##### Exercise data #####

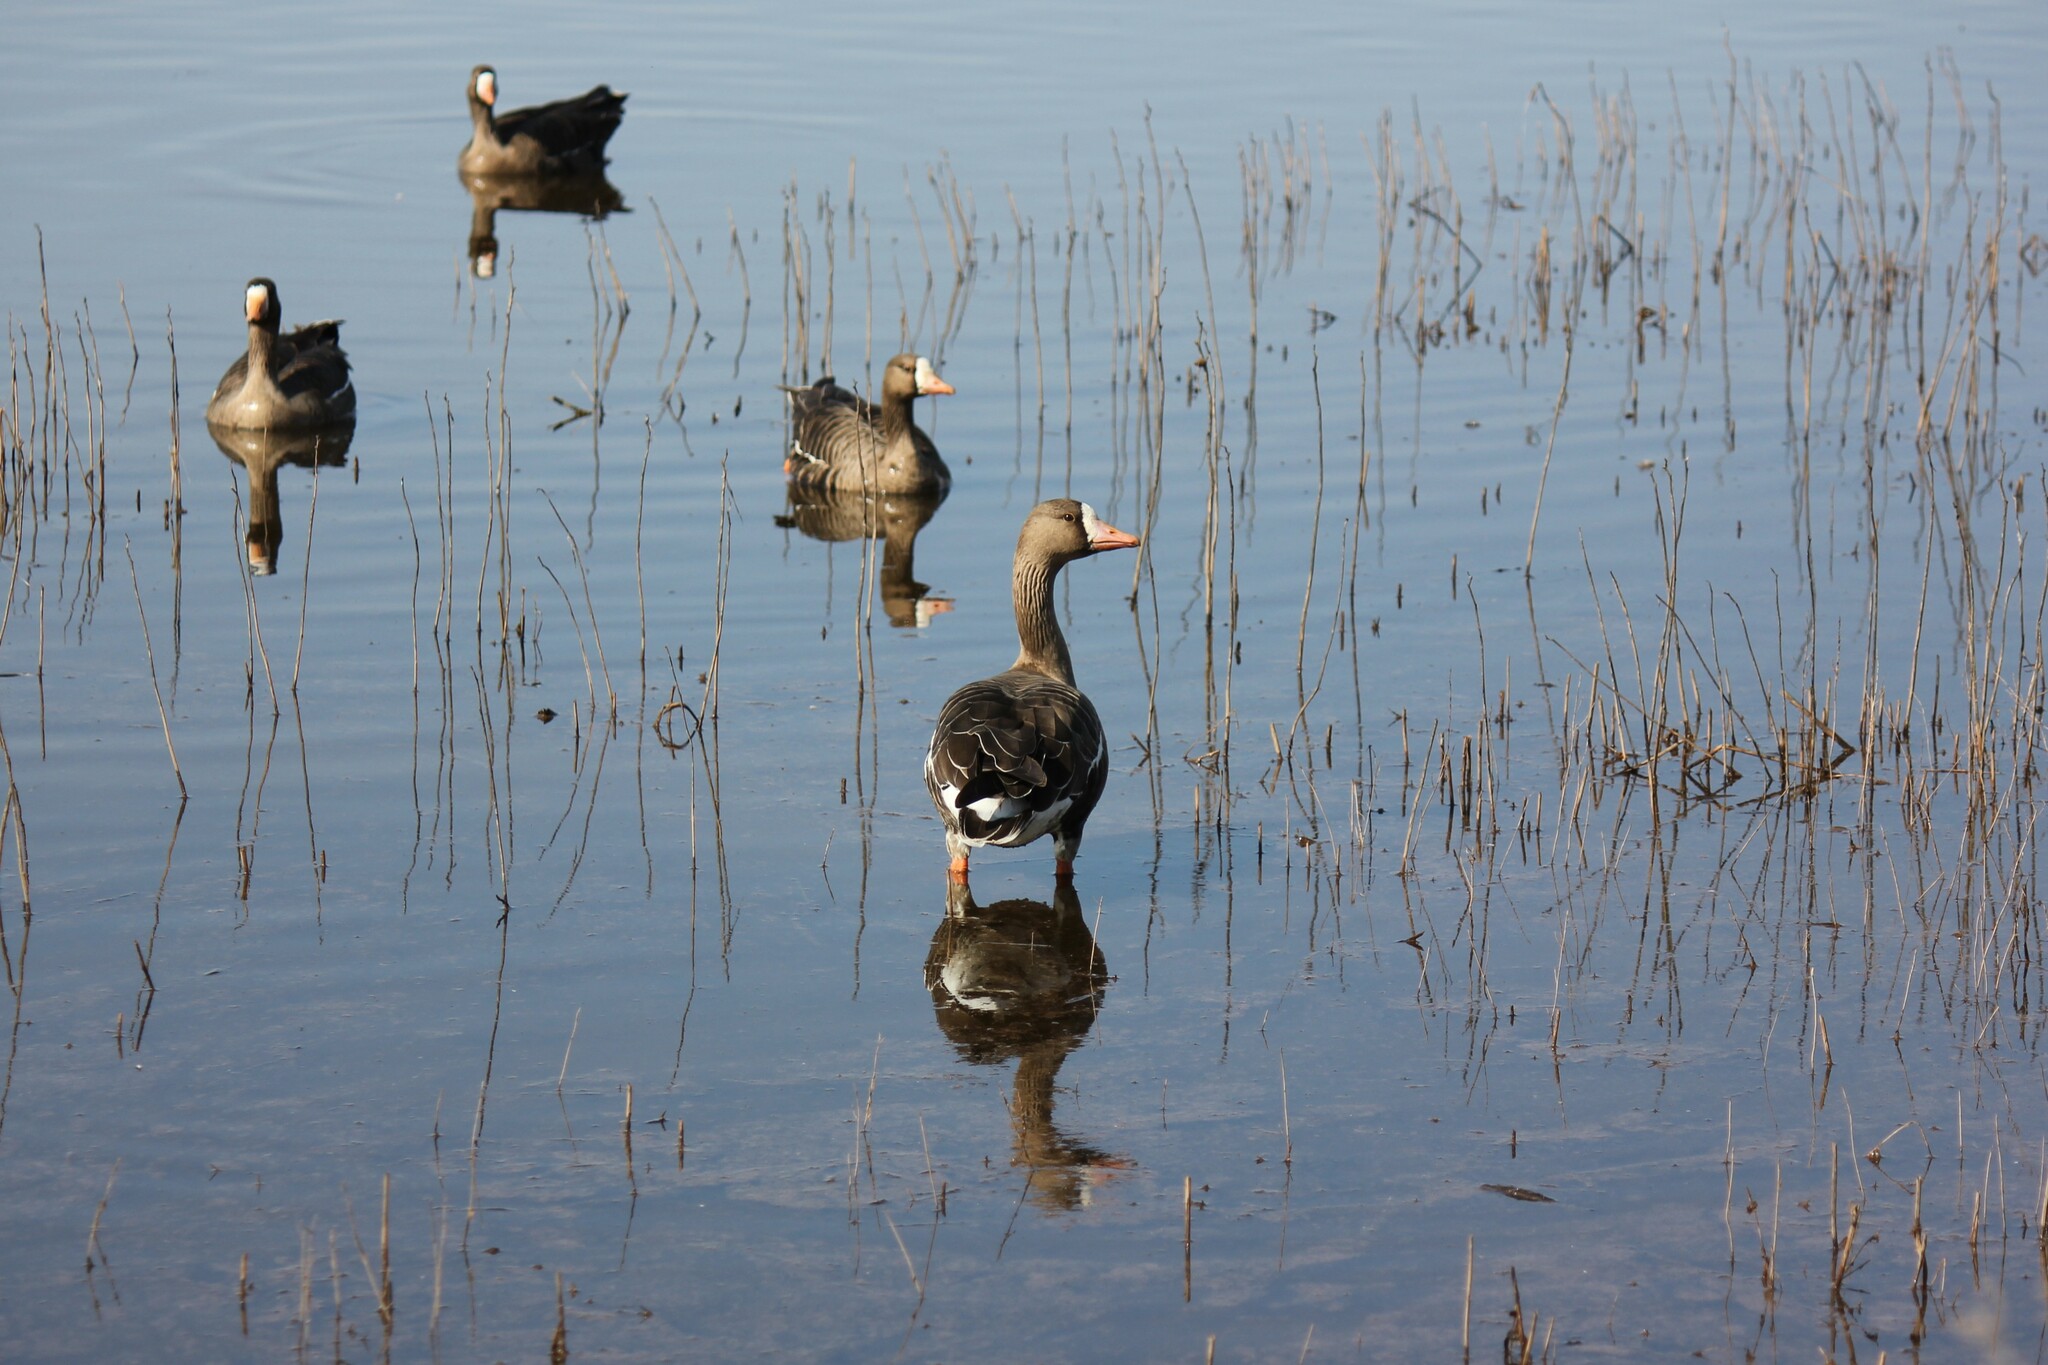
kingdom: Animalia
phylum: Chordata
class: Aves
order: Anseriformes
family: Anatidae
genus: Anser
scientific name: Anser albifrons
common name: Greater white-fronted goose
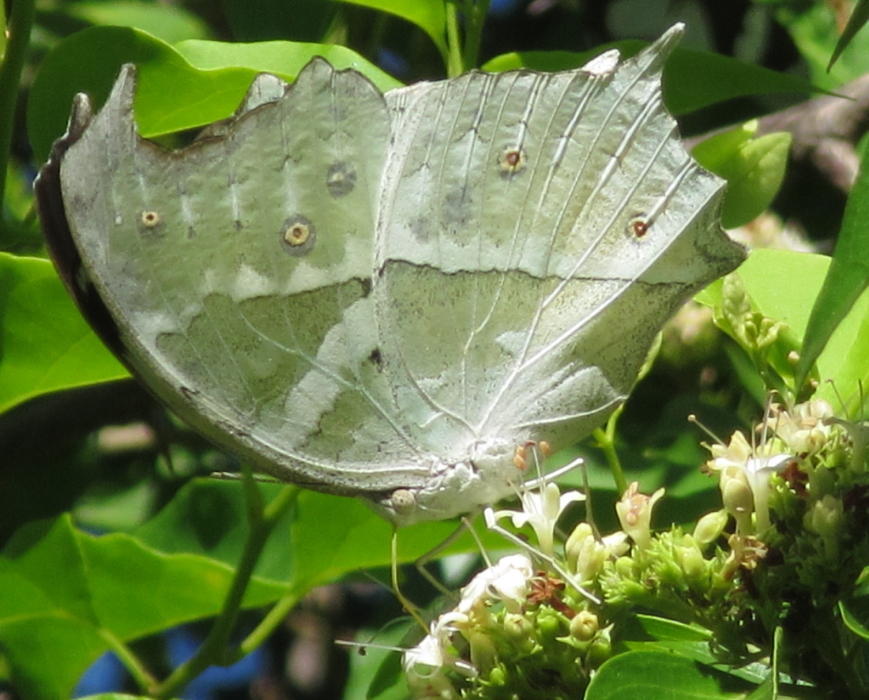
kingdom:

#####

**What the exercise asks**: Please copy every line of the rows above word for word, without the pictures.

**The reply**:
kingdom: Animalia
phylum: Chordata
class: Aves
order: Anseriformes
family: Anatidae
genus: Anser
scientific name: Anser albifrons
common name: Greater white-fronted goose
kingdom:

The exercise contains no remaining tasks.